Sur ces entre-choses, ma Félicie, déjà sur le pied de guerre, entre, portant un plateau. Elle y a mis ce qu’il faut à un homme couché à cinq heures pour se réveiller à sept, c’est-à-dire une tasse de café fort, et un cocktail Félicie.

Le cocktail Félicie se compose : d’un demi-verre d’eau tiède, d’un jus de citron et d’une cuillerée à soupe de bicarbonate.

Vous avalez cul-sec, ensuite vous torchez votre tasse de moka et vous attendez dix minutes… Un bien-être ineffable vous envahit de même qu’un besoin d’agir impétueux.

— Tu es sûr qu’il te faut déjà partir ? soupire Môman.

— Hélas, grogné-je. Entre nous soit dit, je suis très inquiet au sujet de la mère Béru. Elle s’est fourrée dans un drôle de guêpier, cette pauvre vamp…

— Vraiment !

— Et ses camarades de plumard, tu les as réveillés ?

— Je n’en ai pas eu le courage, soupire Félicie.

Elle lève un doigt pour m’inciter au silence intégral.

— Écoute !

Je n’ai pas besoin de tendre l’oreille.

— La radio donne une rétrospective sur les vingt-quatre heures du Mans. M’man ?

— Oh ! non, soupire la chère femme. Je me garderais bien de la mettre.

— Après tout, dis-je, tu as raison… Laisse-les donc pioncer. Tels qu’ils sont partis, ils en ont jusqu’à midi à faire leur rodage de soupapes.
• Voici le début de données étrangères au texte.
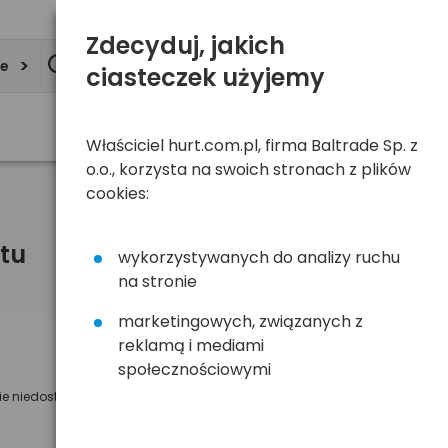
Zdecyduj, jakich
ie
ciasteczek użyjemy
Właściciel hurt.com.pl, firma Baltrade Sp. z
o.o., korzysta na swoich stronach z plików
cookies:
tu
wykorzystywanych do analizy ruchu
na stronie
marketingowych, związanych z
reklamą i mediami
Powiadom mnie o dostępności
społecznościowymi
ie niedostępny
Wyślemy powiadomienie o dostęności
na poniższy adres e-mail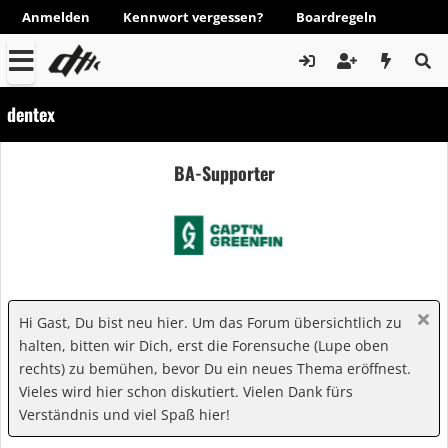
Anmelden
Kennwort vergessen?
Boardregeln
dentex
BA-Supporter
Hi Gast, Du bist neu hier. Um das Forum übersichtlich zu
halten, bitten wir Dich, erst die Forensuche (Lupe oben
rechts) zu bemühen, bevor Du ein neues Thema eröffnest.
Vieles wird hier schon diskutiert. Vielen Dank fürs
Verständnis und viel Spaß hier!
Je saute du lit et m’offre une douche très froide. Ça finit de me reconstituer. Je me lotionne avec les produits de chez Balanciaga et, l’homme devant se protéger des intempéries et de la salacité des dames, je mets un costar sport en tweed anglais importé de Suède par un bateau hollandais.
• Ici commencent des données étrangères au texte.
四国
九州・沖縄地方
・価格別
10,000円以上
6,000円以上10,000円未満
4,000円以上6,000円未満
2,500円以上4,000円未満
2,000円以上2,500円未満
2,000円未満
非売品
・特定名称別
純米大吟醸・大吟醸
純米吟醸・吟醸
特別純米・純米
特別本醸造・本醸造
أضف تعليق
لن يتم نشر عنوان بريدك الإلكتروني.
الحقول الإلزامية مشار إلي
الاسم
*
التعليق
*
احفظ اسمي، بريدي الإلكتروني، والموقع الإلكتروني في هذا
— Tu rentres pour déjeuner ? espère Félicie.

— Je n’ose pas te le promettre, M’man. Mais je te filerai un coup de grelot.

Elle m’accompagne jusqu’à la voiture dans le jardin hérissé de trognons de choux et de roses en plein strip-tease.

— Tu ne sais pas si tes amis aiment le petit salé ? J’avais envie d’en faire pour midi…

— Ils en raffolent, affirmé-je. Le Gros surtout. Mais pleure pas la quantité, il te jurera qu’il a un appétit d’oiseau en oubliant de préciser qu’il s’agit d’un oiseau de proie.

Félicie hoche la tête, comblée. Son rêve c’est de nourrir l’humanité. Ça commence par moi et ça s’arrête aux fourmis à l’intention desquelles elle dépose des pincées de sucre en poudre sur le rebord de la croisée.

— Prends garde à toi, mon Grand !

— T’inquiète pas, M’man. D’ailleurs je vais voir une dame.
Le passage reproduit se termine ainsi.